_Task to complete_
Transcribe the passage of the ship pricing post from "100m Transport (9,260,000)" up to and including "and flank speed.".

_Document text_
Shepard Quest Mk VI, Technological Revolution

Okay so the Eyes has asked for some price for things and people are talking about buying ships on markets. First of a warning: This stuff isn't cheap. Even in real life a warship costs 1-8 billion USD. Hell the US's old Iowa-class comes out to about 8 million USD and change once you use today's value and its 270 ish meters IIRC? These suckers are meant to fight kill and travel in the vacuum of space and have devices in them that tell space-time to go make them a sandwich. So pricey. That said if you don't want warship grade stuff you can buy much cheaper civilian hulls, the transports listed are bare bones functional spaceships. Also pretty slow topping out at 5LY/day. Warship costs are for "standard military grade" or basically what you'd see in the SA armed forces. Sale mark up is usually ~20%


     
  Cost Production
100m Frigate (46,300,000,000) 156,250.00
250m Frigate (723,000,000,000) 2,441,400.00
400m Cruiser (2,960,000,000,000) 10,000,000.00
700m Cruiser (15,900,000,000,000) 53,593,750.00
800m Dreadnaught (23,700,000,000,000) 80,000,000.00
1000m Dreadnaught (46,300,000,000,000) 156,250,000.00
Carrier 50% 50%
     
100m Transport (9,260,000) 1,562.50
250m Transport (144,600,000) 24,414.00
400m Transport (592,000,000) 100,000.00
I reserve the right to changes these numbers on discovering I fucked up. Which I'm pretty sure I did, I just haven't figured out how yet.

Warships will flux between 150% to 10% of those numbers on the average depending on quality and flank speed.

So then I got asked what a Wuni (Terminus Frigate/Space AK) costs. You can have one for a cool 18 billion, no questions asked save where's the money and who's picking it up. Less (say up to 50% or so?) if your willing to buy a lower quality one or a used one (with authentic blood stains and battle damage!). The Wuni is rarely a pirate vessel, though "pirates" may have some. More often then not its used by Terminus militaries.

As for a armed space factory (aka ship yard).
Lets see rip out the MA guns for ~50%, down size the core... IDK less 40% base price... Less armor and power needs... A little rounding... Lets say 7.5 billion total for an armed small space factory with a single layer of warship armor plates, warship barriers, a full guardian array and such. It'd basically be a ~300m carrier that can't go fast and has next to no fighters. Using you current tech it could probably delay an actual warship for some time or tangle with 4-5 Terminus raiders.

_Source material_
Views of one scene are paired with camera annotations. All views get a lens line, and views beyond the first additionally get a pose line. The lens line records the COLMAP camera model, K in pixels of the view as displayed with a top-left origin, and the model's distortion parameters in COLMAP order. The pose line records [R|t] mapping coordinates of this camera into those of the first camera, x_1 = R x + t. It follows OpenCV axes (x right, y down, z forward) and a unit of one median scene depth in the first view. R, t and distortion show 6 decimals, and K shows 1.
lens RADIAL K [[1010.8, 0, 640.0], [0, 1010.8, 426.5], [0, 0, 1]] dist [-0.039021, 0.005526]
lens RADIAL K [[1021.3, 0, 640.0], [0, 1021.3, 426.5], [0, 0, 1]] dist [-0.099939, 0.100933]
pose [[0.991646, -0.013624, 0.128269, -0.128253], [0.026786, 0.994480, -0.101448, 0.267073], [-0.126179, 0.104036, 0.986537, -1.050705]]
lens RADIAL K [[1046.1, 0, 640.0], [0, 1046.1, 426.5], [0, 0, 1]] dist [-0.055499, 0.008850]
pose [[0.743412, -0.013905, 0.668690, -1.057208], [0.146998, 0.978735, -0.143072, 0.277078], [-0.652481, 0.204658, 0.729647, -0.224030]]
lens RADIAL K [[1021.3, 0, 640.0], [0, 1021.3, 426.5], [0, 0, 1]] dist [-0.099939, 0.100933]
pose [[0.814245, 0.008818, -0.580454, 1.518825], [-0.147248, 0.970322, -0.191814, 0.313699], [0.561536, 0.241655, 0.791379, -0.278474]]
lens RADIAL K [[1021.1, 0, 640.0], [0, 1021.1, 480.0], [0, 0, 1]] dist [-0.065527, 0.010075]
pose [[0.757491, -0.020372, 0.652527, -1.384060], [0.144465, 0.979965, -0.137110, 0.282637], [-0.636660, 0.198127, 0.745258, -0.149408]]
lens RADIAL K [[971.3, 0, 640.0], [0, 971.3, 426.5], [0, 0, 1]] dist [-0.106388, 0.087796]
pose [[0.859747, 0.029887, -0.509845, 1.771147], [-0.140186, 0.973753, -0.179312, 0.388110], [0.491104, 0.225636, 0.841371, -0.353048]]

_Exercise answer_
100m Transport (9,260,000) 1,562.50
250m Transport (144,600,000) 24,414.00
400m Transport (592,000,000) 100,000.00
I reserve the right to changes these numbers on discovering I fucked up. Which I'm pretty sure I did, I just haven't figured out how yet.

Warships will flux between 150% to 10% of those numbers on the average depending on quality and flank speed.